The orchestrator executes the flow, logs everything, and triggers the necessary follow-ups. This process greatly reduces the risk of error, improvisation, or unrealistic promises.

Why this model is necessary

The agentic workflow is not just a stylistic choice: it is an industrial AI architecture, designed for reliability, governance, and performance.

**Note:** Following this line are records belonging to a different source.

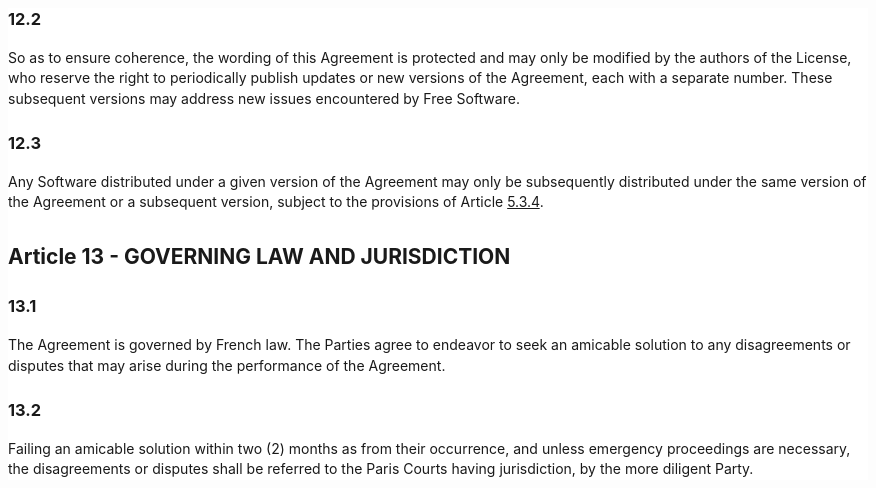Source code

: ### 12.2

So as to ensure coherence, the wording of this Agreement is protected and may only be modified by the authors of the License, who reserve the right to periodically publish updates
or new versions of the Agreement, each with a separate number. These subsequent versions may address new issues encountered by Free Software.

### 12.3

Any Software distributed under a given version of the Agreement may only be subsequently distributed under the same version of the Agreement or a subsequent version, subject to the
provisions of Article
[5.3.4](#534-compatibility-with-other-licenses).

## Article 13 - GOVERNING LAW AND JURISDICTION

### 13.1

The Agreement is governed by French law. The Parties agree to endeavor to seek an amicable solution to any disagreements or disputes that may arise during the performance of the
Agreement.

### 13.2

Failing an amicable solution within two (2) months as from their occurrence, and unless emergency proceedings are necessary, the disagreements or disputes shall be referred to the
Paris Courts having jurisdiction, by the more diligent Party.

  • Resilience and controlled recovery: if an agent fails, the orchestrator can relaunch the task, redirect to an alternative agent, or escalate to a human. The system avoids global blocking but still ensures that critical steps are reprocessed.
  • Modularity and scalability: each agent can be added, removed, or updated independently without disrupting the overall system.
  • Reliability through cross-checking: agents review each other’s work or are monitored by a QA agent, reducing hallucinations by up to 89%.
  • Parallel execution and adaptability: agents work in parallel and adjust the flow in real time based on feedback or workload.
  • Collective intelligence: coordinating specialized agents generates richer performance than a single generalist agent.
  • Enhanced traceability and governance: every decision is auditable, and layers such as Governance-as-a-Service ensure continuous regulation.
  • Tangible results: adoption in finance, supply chain, and R&D with strong gains (efficiency, reliability, personalization).

In practice, the agentic workflow bridges the gap between the single agent, often brilliant but fragile, and the orchestrated AI ecosystem, robust, agile, and governable. It directly addresses the needs of enterprises in demanding professional contexts: compliance, service continuity, cost optimization, and reduction of operational risk.